DO THIS ▸
Please reproduce, word for word, the lines that open with the one containing "family: Phyllanthaceae" and close with the one containing "elevation (m): 15", both included.

ITEMS ▸
........

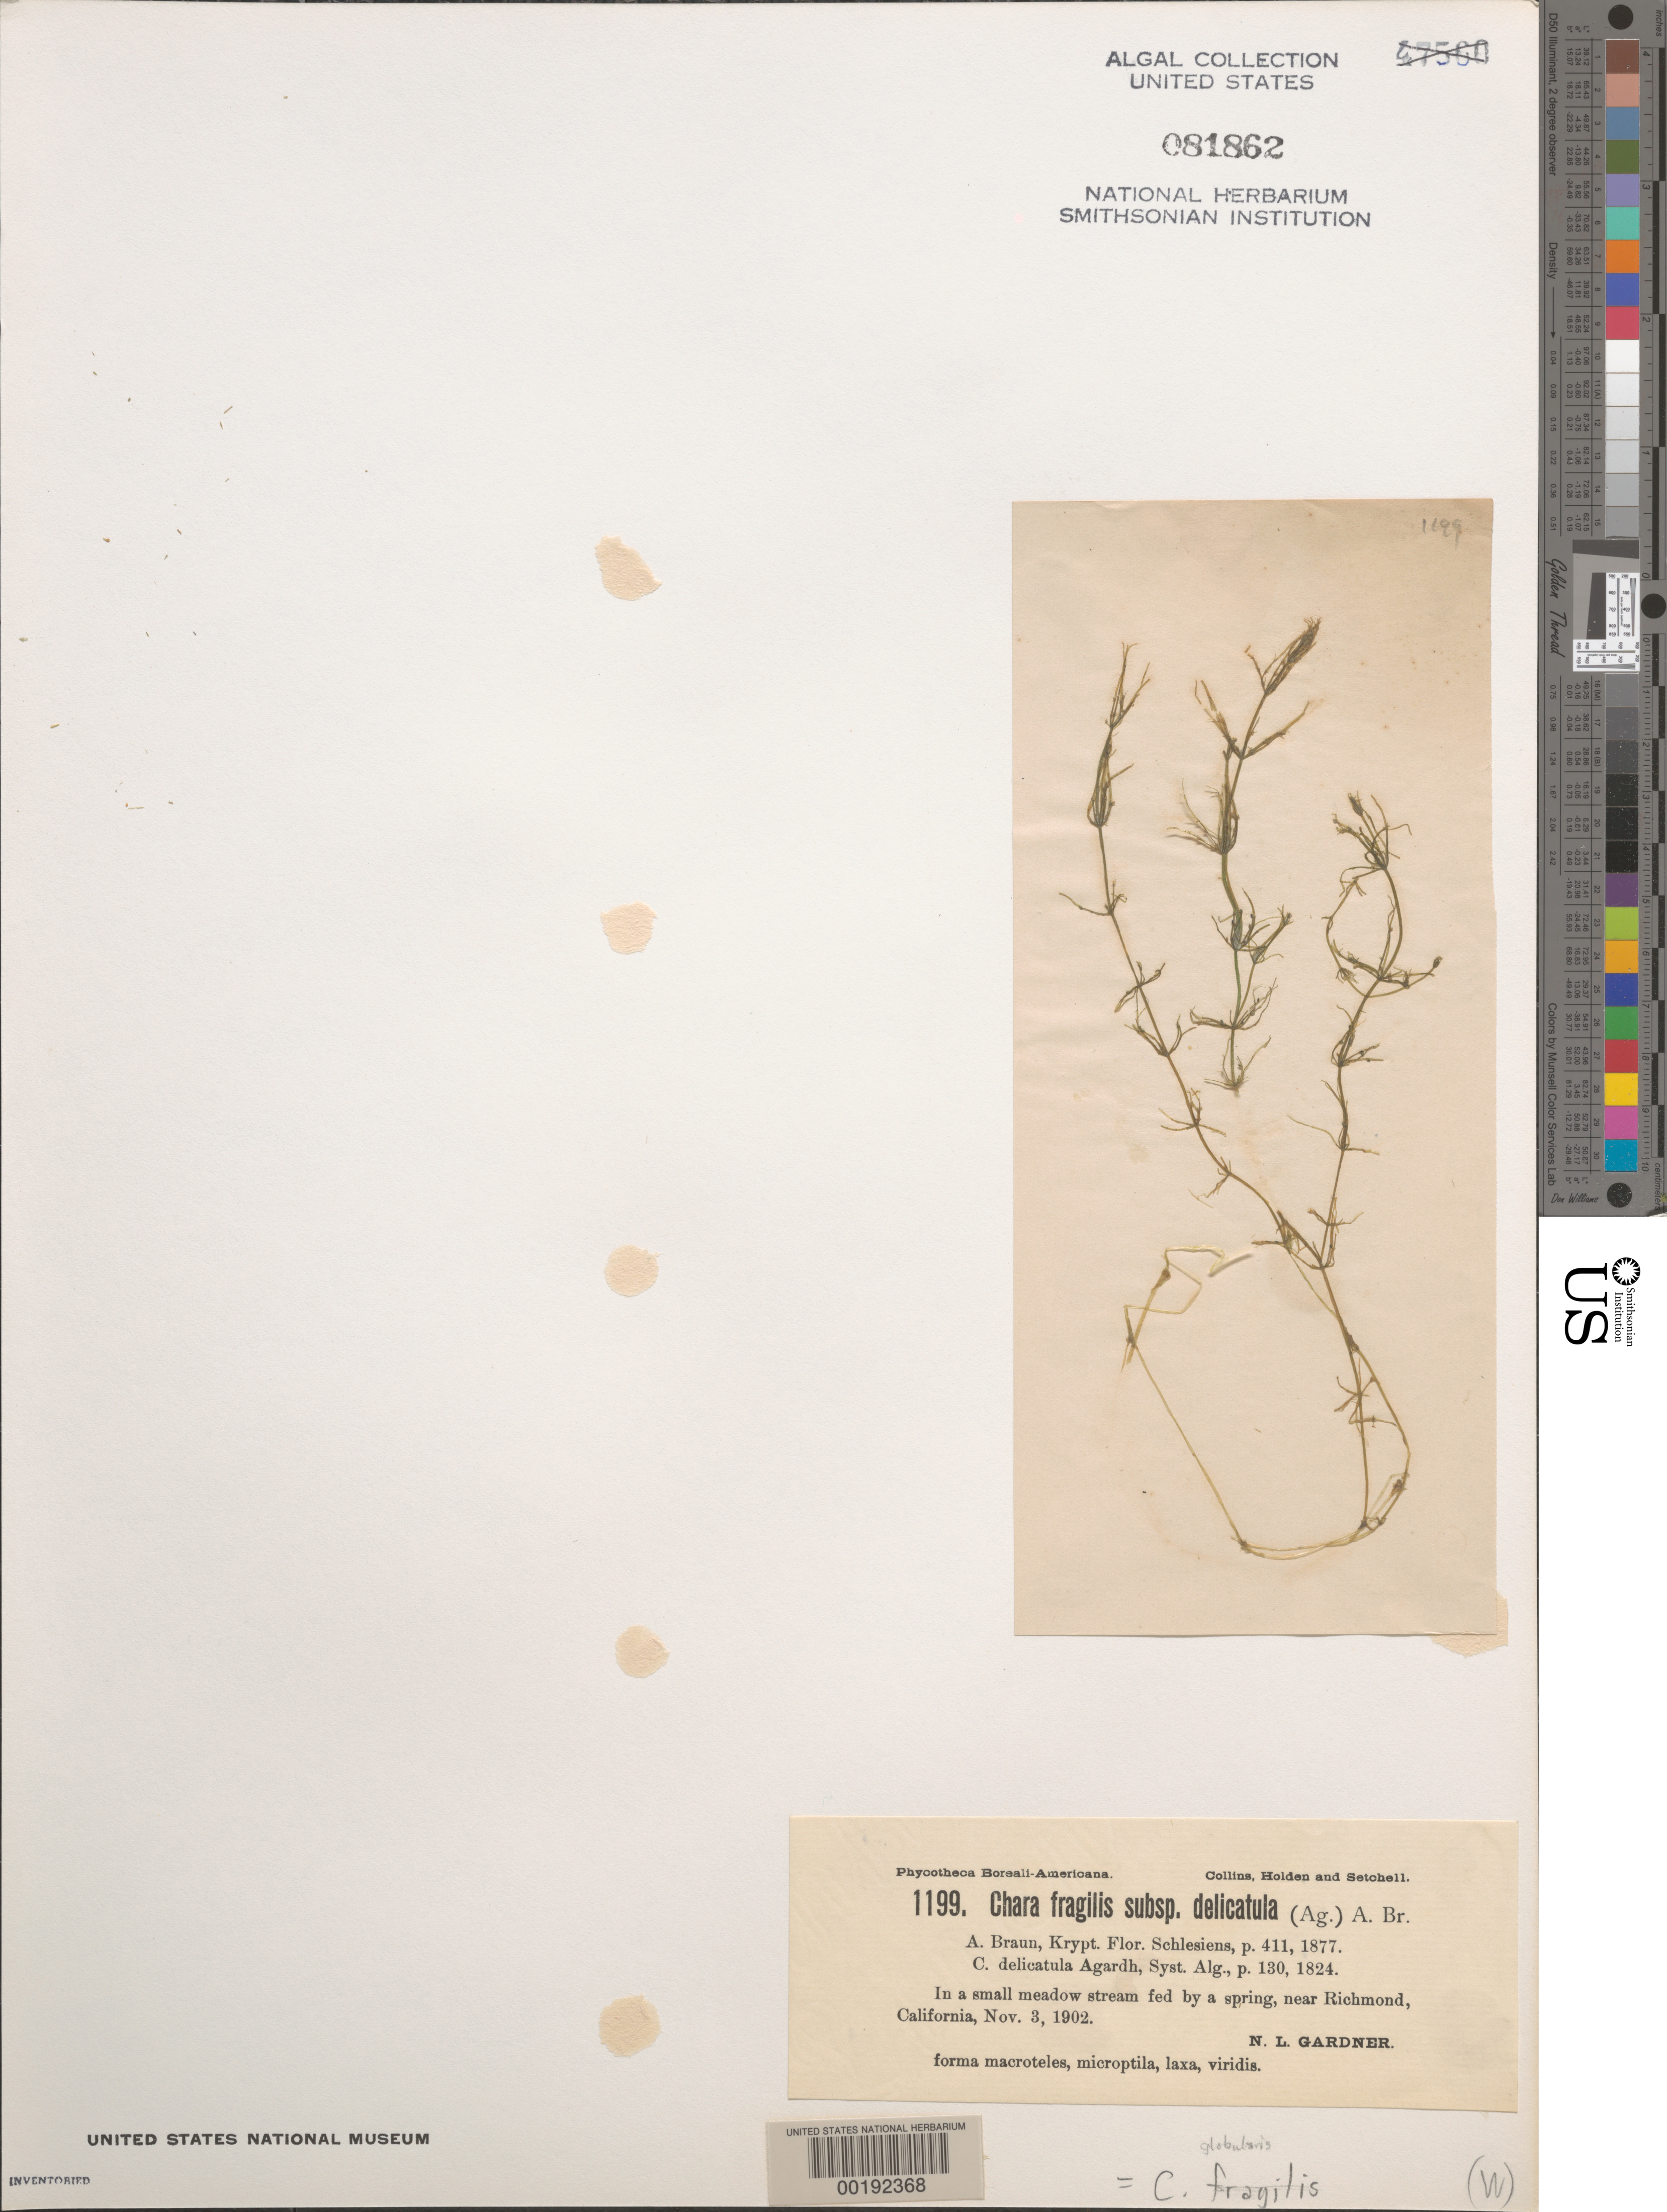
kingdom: Plantae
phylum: Charophyta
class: Charophyceae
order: Charales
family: Characeae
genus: Chara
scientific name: Chara globularis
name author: Thuiller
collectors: N. Gardner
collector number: PB-A 1199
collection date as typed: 03 Nov 1902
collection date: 1902-11-03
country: United States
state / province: California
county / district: Contra Costa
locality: Near Richmond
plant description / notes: Collins, Holden & Setchell, Phycotheca Boreali-Americana, as Chara fragilis subsp. delicatula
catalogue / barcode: US 81862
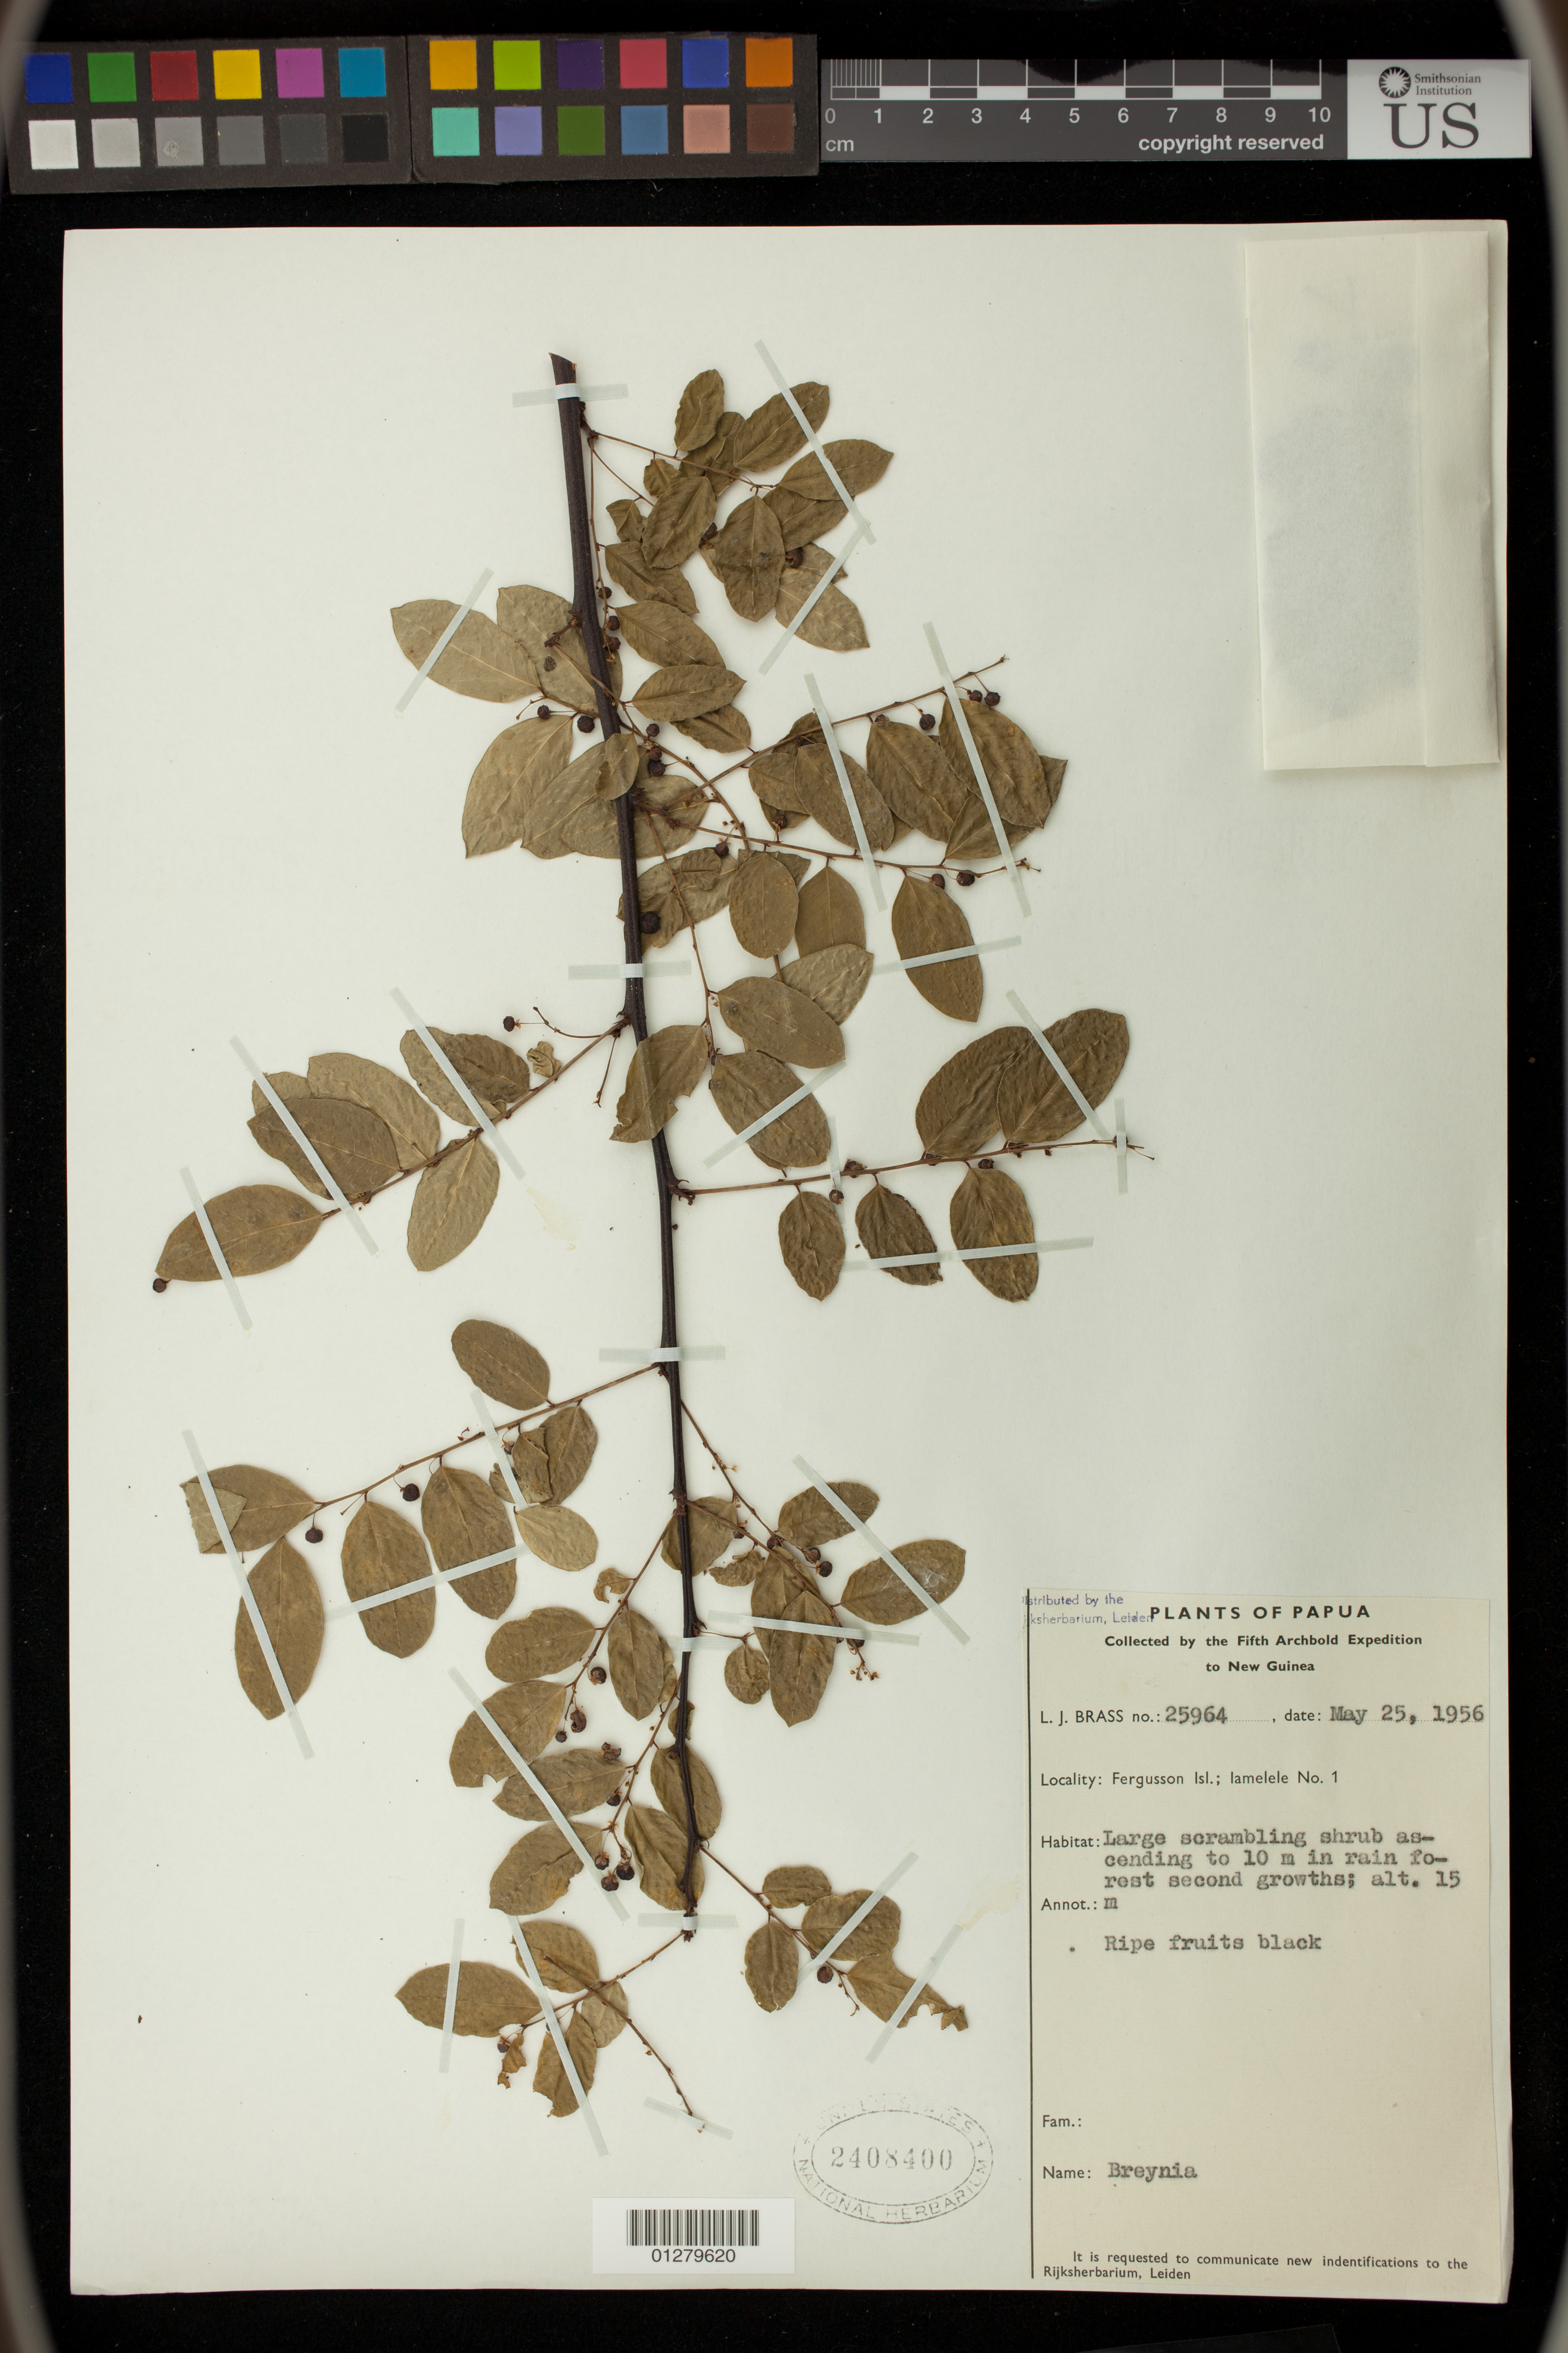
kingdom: Plantae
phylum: Tracheophyta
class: Magnoliopsida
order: Malpighiales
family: Phyllanthaceae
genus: Breynia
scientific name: Breynia sp.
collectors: L. J. Brass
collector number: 25964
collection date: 1956-05-25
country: Papua New Guinea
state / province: Milne Bay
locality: Fergusson Island; Iamelele No. 1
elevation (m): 15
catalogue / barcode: US 2408400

........

EXERCISE RESULT ▸
family: Phyllanthaceae
genus: Breynia
scientific name: Breynia sp.
collectors: L. J. Brass
collector number: 25964
collection date: 1956-05-25
country: Papua New Guinea
state / province: Milne Bay
locality: Fergusson Island; Iamelele No. 1
elevation (m): 15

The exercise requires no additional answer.